## Directions
Print the lines in the listing below that fall between the line with "vfov_deg: 48.0" and the line with "exposure_s: 1/30", those two lines included, exactly as they stand and with nothing else.
---------------
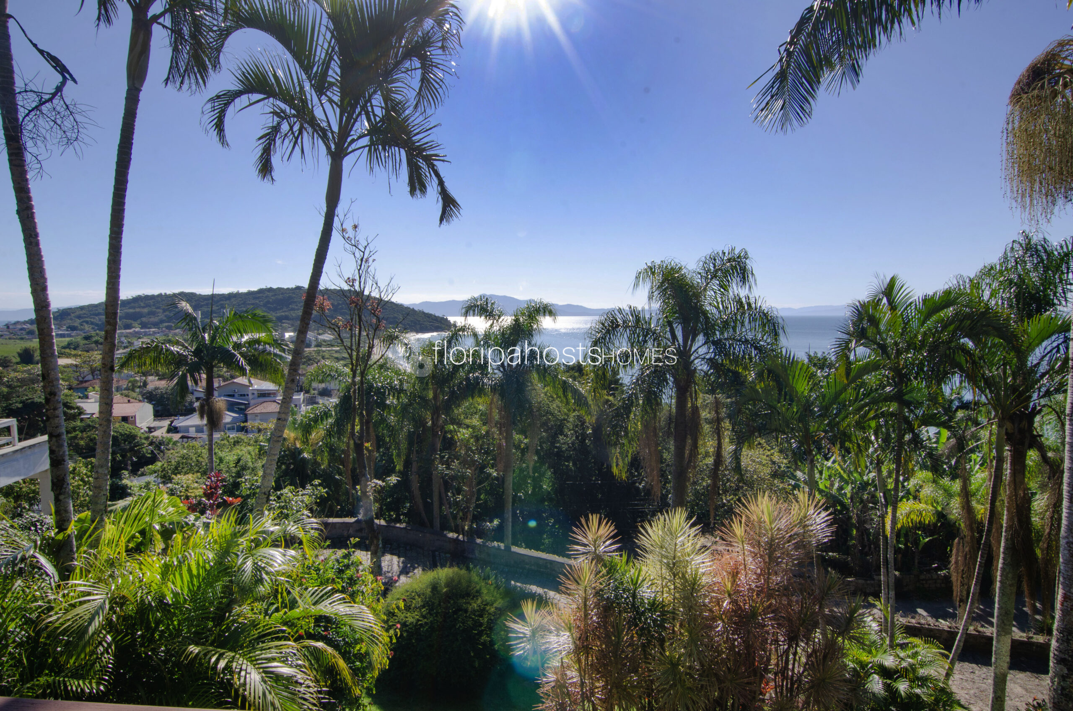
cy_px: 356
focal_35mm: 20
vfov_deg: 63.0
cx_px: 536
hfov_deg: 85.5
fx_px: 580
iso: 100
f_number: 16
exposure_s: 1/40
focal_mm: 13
---------------
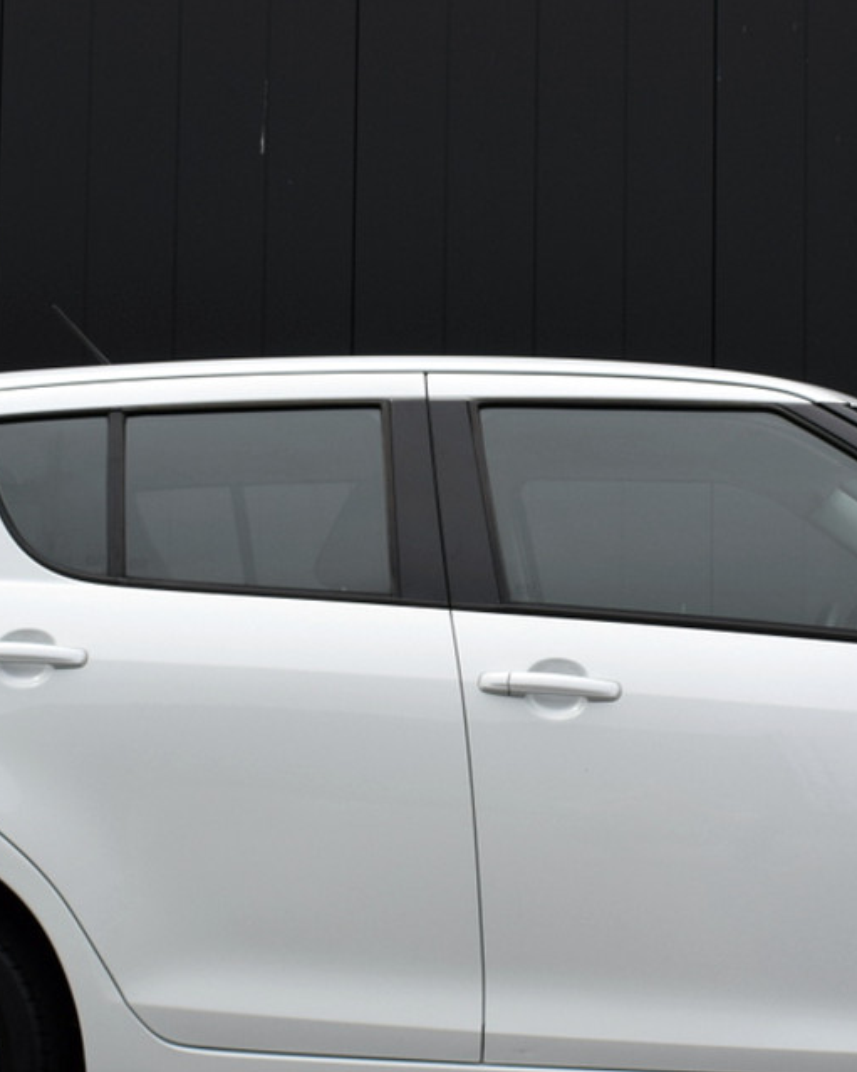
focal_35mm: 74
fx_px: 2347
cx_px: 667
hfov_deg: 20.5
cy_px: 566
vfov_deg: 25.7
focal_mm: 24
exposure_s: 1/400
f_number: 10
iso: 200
---------------
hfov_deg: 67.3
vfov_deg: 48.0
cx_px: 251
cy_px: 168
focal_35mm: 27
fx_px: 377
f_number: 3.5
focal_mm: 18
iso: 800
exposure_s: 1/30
---------------
## Result of this exercise
vfov_deg: 48.0
cx_px: 251
cy_px: 168
focal_35mm: 27
fx_px: 377
f_number: 3.5
focal_mm: 18
iso: 800
exposure_s: 1/30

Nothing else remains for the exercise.